Мартову, этому Дон Кихоту русской революции, изначально здесь не было места.

Сады бытия замусорены ложью, лестью, властолюбием, двуличием, тщеславием, корыстолюбием. Они уживаются рядом с добром, благородством, совестью, мужеством, стыдом, покаянием. Ленин (а сколько было «охотников» и до него и после!) вознамерился очистить эти сады от человеческого мусора. Для этого ему нужна была железная организация: сплоченная, фанатично преданная идее, безжалостная, тупая в своей одержимости, слепая в своей идеологической зашоренности. С помощью этой организации-ордена Ленин смог в конце концов завладеть общественным сознанием миллионов людей, но не только для того, чтобы позвать их в светлую горницу будущего, но и чтобы разбудить в подвалах инстинктов революционную жажду ниспровержения, отрицания и разрушения. Он не учел одного: его партия могла жить только в тоталитарной системе. В любой другой она не способна существовать. Август 1991 года подтвердил обреченность его детища.

Глава 3

Октябрьский шрам

…На русской революции, быть может, больше, чем на всякой другой, лежит отсвет Апокалипсиса.

Николай Бердяев

Хотя о войне в Европе долго и много говорили, надвинулась она быстро, как летняя гроза. Выстрелы в Сараеве были тем едва ощутимым, легким толчком, который в жаркий летний день сдвинул с вершин гигантскую лавину межгосударственных противоречий. Сербы получили от Австрии ультиматум, который заведомо нельзя было принять. Сильные решили преподать урок слабым.

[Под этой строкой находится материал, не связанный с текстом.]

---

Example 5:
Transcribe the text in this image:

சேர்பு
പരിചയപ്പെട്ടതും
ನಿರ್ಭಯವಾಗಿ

Император российский, Николай II, незаслуженно забытый как царь-миротворец, пытался остановить бойню. В своей телеграмме Вильгельму он просит германского императора «помешать своему союзнику – Австрии – зайти слишком далеко в неблагородной войне, объявленной слабой стране». Германский монарх отмечает двумя жирными восклицательными знаками слова «неблагородной войне», записав на полях телеграммы: «Признание в собственной слабости и попытка приписать мне ответственность за войну. Телеграмма содержит скрытую угрозу и требование, подобное приказу, остановить руку союзника»{1}.

Попытка русского царя остановить занесенный меч потерпела такую же неудачу, как и его историческая попытка остановить начавшуюся гонку вооружений. Мир уже забыл, что в августе 1898 года именно Николай II впервые в истории человеческой цивилизации обратился к народам мира с предложением «положить предел непрерывным вооружениям и изыскать средства предупредить угрожающие всему миру несчастья». Большинство государств или не поняли призыва, или не захотели его понять, а многие встретили просто враждебно. Но, сталкиваясь с холодом безразличия, молодой русский царь добился-таки созыва в Гааге международной конференции (июнь 1899 года), где удалось хоть частично «гуманизировать» правила войны: запретить использование разрывных пуль, газов, воздушных бомбардировок, разрушения городов и сел, варварски обходиться с пленными…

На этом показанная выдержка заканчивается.